Feminization of medicine: women’s challenges and strengths

(Credit: Unsplash)

This article was exclusively written for The European Sting by Ms. Manoela Henriques Pinto, a 3rd year medical student in São José do Rio Preto, Brazil. She is affiliated with the International Federation of Medical Students Associations (IFMSA), cordial partner of The Sting. The opinions expressed in this piece belong strictly to the writer and do not necessarily reflect IFMSA’s view on the topic, nor The European Sting’s one.

In 2021, on International Women’s Day, the director general of the World Health Organization (WHO), Tedros Adhanom Ghebreyesus, highlighted the role of women in combating the pandemic of COVID-19. In his speech, he stated that women account for about 70% of the global pool of health workers and that they played an exceptional role in saving lives, however, women hold only 25% of the sector’s leadership.

Two decades ago, medicine was seen as a predominantly male career. Gradually, the acceptance of women in this field led to the feminization of medicine: women make up more than 50% of enrolled medical students (AAMC, 2019). Clearly there is a gap between the growth of the female medical population and the occupation of leadership positions. To understand the totality of the problem, we must address social and cultural factors that challenge women’s advancement and protagonism.
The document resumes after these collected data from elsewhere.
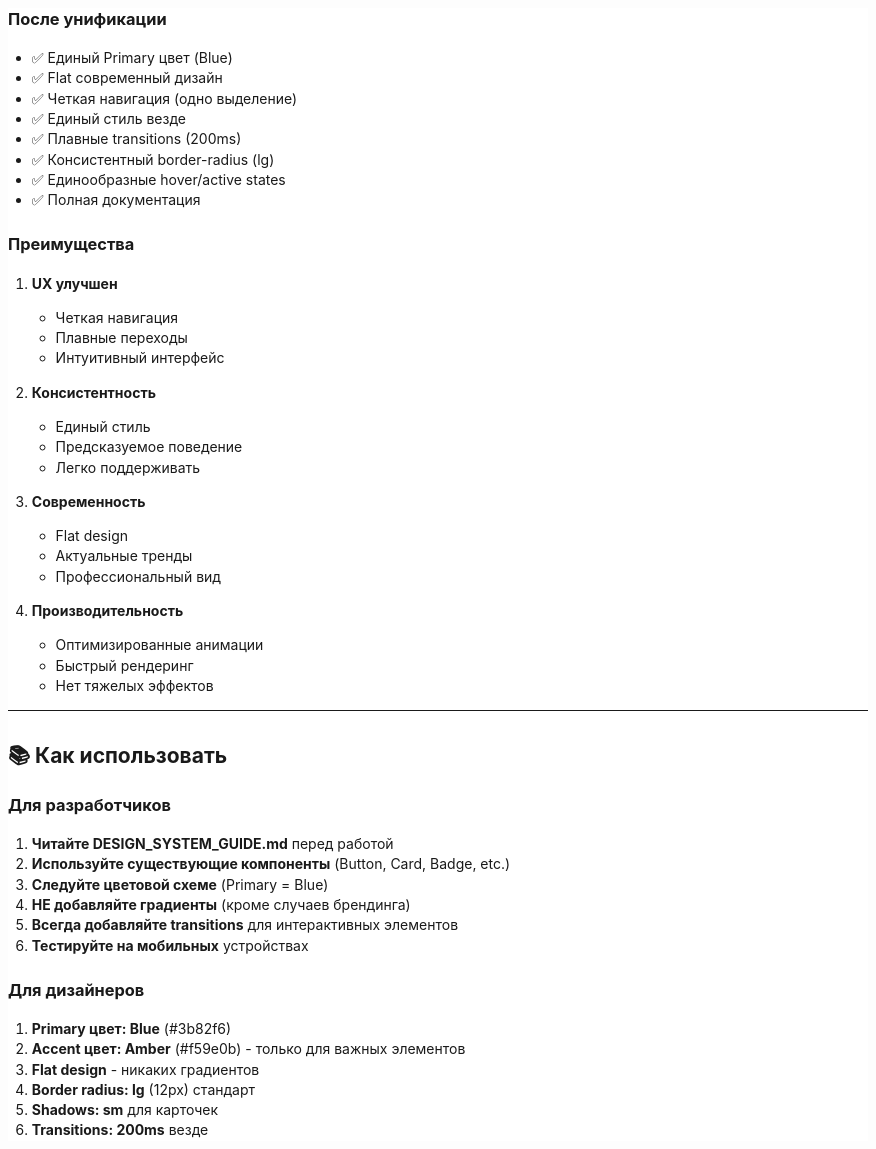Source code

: ### После унификации

- ✅ Единый Primary цвет (Blue)
- ✅ Flat современный дизайн
- ✅ Четкая навигация (одно выделение)
- ✅ Единый стиль везде
- ✅ Плавные transitions (200ms)
- ✅ Консистентный border-radius (lg)
- ✅ Единообразные hover/active states
- ✅ Полная документация

### Преимущества

1. **UX улучшен**
   - Четкая навигация
   - Плавные переходы
   - Интуитивный интерфейс

2. **Консистентность**
   - Единый стиль
   - Предсказуемое поведение
   - Легко поддерживать

3. **Современность**
   - Flat design
   - Актуальные тренды
   - Профессиональный вид

4. **Производительность**
   - Оптимизированные анимации
   - Быстрый рендеринг
   - Нет тяжелых эффектов

---

## 📚 Как использовать

### Для разработчиков

1. **Читайте DESIGN_SYSTEM_GUIDE.md** перед работой
2. **Используйте существующие компоненты** (Button, Card, Badge, etc.)
3. **Следуйте цветовой схеме** (Primary = Blue)
4. **НЕ добавляйте градиенты** (кроме случаев брендинга)
5. **Всегда добавляйте transitions** для интерактивных элементов
6. **Тестируйте на мобильных** устройствах

### Для дизайнеров

1. **Primary цвет: Blue** (#3b82f6)
2. **Accent цвет: Amber** (#f59e0b) - только для важных элементов
3. **Flat design** - никаких градиентов
4. **Border radius: lg** (12px) стандарт
5. **Shadows: sm** для карточек
6. **Transitions: 200ms** везде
Patriarchal society is based on sexism and gender inequality. From birth, a child learns social gender roles and appropriate behaviors. Women are assigned the role of caring for children, home and husband, as well as abdicating, listening and pondering, being seen as vulnerable. In contrast, men are encouraged to have ambition, to dedicate themselves to work and to take risks. Thus, women have double the workload, unable to take on the responsibilities that leadership positions require. In addition, there is a tendency to assume that women reflect more before acting and devalue themselves in the face of a leadership position, while men push themselves towards opportunities that allow them to reach more leadership positions.
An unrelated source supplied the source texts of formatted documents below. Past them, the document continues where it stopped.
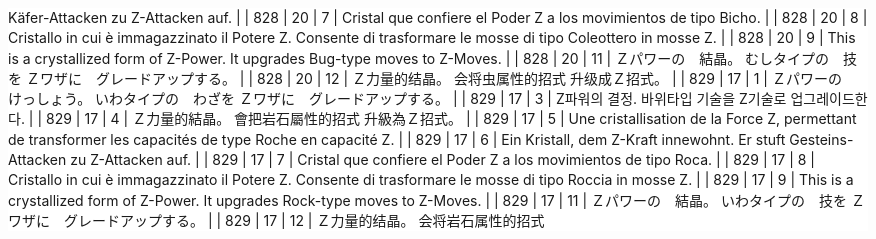Käfer-Attacken zu Z-Attacken auf.                                                                                    |
| 828     | 20               | 7           | Cristal que confiere el Poder Z a los movimientos
de tipo Bicho.                                                                                                   |
| 828     | 20               | 8           | Cristallo in cui è immagazzinato il Potere Z.
Consente di trasformare le mosse di tipo
Coleottero in mosse Z.                                                      |
| 828     | 20               | 9           | This is a crystallized form of Z-Power.
It upgrades Bug-type moves to Z-Moves.                                                                                     |
| 828     | 20               | 11          | Ｚパワーの　結晶。
むしタイプの　技を
Ｚワザに　グレードアップする。                                                                                                                                |
| 828     | 20               | 12          | Ｚ力量的结晶。
会将虫属性的招式
升级成Ｚ招式。                                                                                                                                           |
| 829     | 17               | 1           | Ｚパワーの　けっしょう。
いわタイプの　わざを
Ｚワザに　グレードアップする。                                                                                                                            |
| 829     | 17               | 3           | Z파워의 결정.
바위타입 기술을
Z기술로 업그레이드한다.                                                                                                                                    |
| 829     | 17               | 4           | Ｚ力量的結晶。
會把岩石屬性的招式
升級為Ｚ招式。                                                                                                                                          |
| 829     | 17               | 5           | Une cristallisation de la Force Z, permettant
de transformer les capacités de type Roche
en capacité Z.                                                            |
| 829     | 17               | 6           | Ein Kristall, dem Z-Kraft innewohnt.
Er stuft Gesteins-Attacken zu Z-Attacken auf.                                                                                 |
| 829     | 17               | 7           | Cristal que confiere el Poder Z a los movimientos
de tipo Roca.                                                                                                    |
| 829     | 17               | 8           | Cristallo in cui è immagazzinato il Potere Z.
Consente di trasformare le mosse di tipo Roccia
in mosse Z.                                                          |
| 829     | 17               | 9           | This is a crystallized form of Z-Power.
It upgrades Rock-type moves to Z-Moves.                                                                                    |
| 829     | 17               | 11          | Ｚパワーの　結晶。
いわタイプの　技を
Ｚワザに　グレードアップする。                                                                                                                                |
| 829     | 17               | 12          | Ｚ力量的结晶。
会将岩石属性的招式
Women who decide and take risks also face other barriers. Institutions – as a social feature – are permeated by the sexist forces. To reach leadership positions, women face gender bias and discrimination, their abilities being doubted and judged to be uncompromised or fragile. For example, women report having their dedication questioned when they have children, as it is assumed that work will take second place. Thus, females must make daily efforts to transcend gender stereotypes. In addition, women find it difficult to obtain mentors to advance their careers, therefore lacks essential information to achieve professional success, further reducing their ability to take risks.

In short, the gender gap is far from being closed in medical leadership. The barriers created by patriarchalism permeate society and hinder women’s progress towards leadership positions. In this sense, individual, institutional and social changes are necessary in order to build a society with gender equality. At the same time, women must transform their vulnerabilities into strengths, enabling their abilities to care, listen and ponder to be used to lead with respect. In this way, it is possible to establish environments for dialogue, equality and growth. The challenges are set, but efforts are needed to overcome them, with a view to the visibility female leadership in medicine.

“Vulnerability is having the courage to expose oneself even without being able to control the outcome … if we want to be full people and leaders, we need to be vulnerable” Brené Brown.

About the author

Manoela Henriques Pinto, 21 years old, is a 3rd year medical student in São José do Rio Preto, Brazil. She is a member of IFMSA Brazil and is in love with the impact the union of medical students can cause. Through medicine, she wants to help those in need the most, especially those who are going through the process of death and dying. This is why she is interested in palliative care, to comfort and assist. She will not be impeded by gender bias and discriminative, fighting for her right to practice medicine as a woman.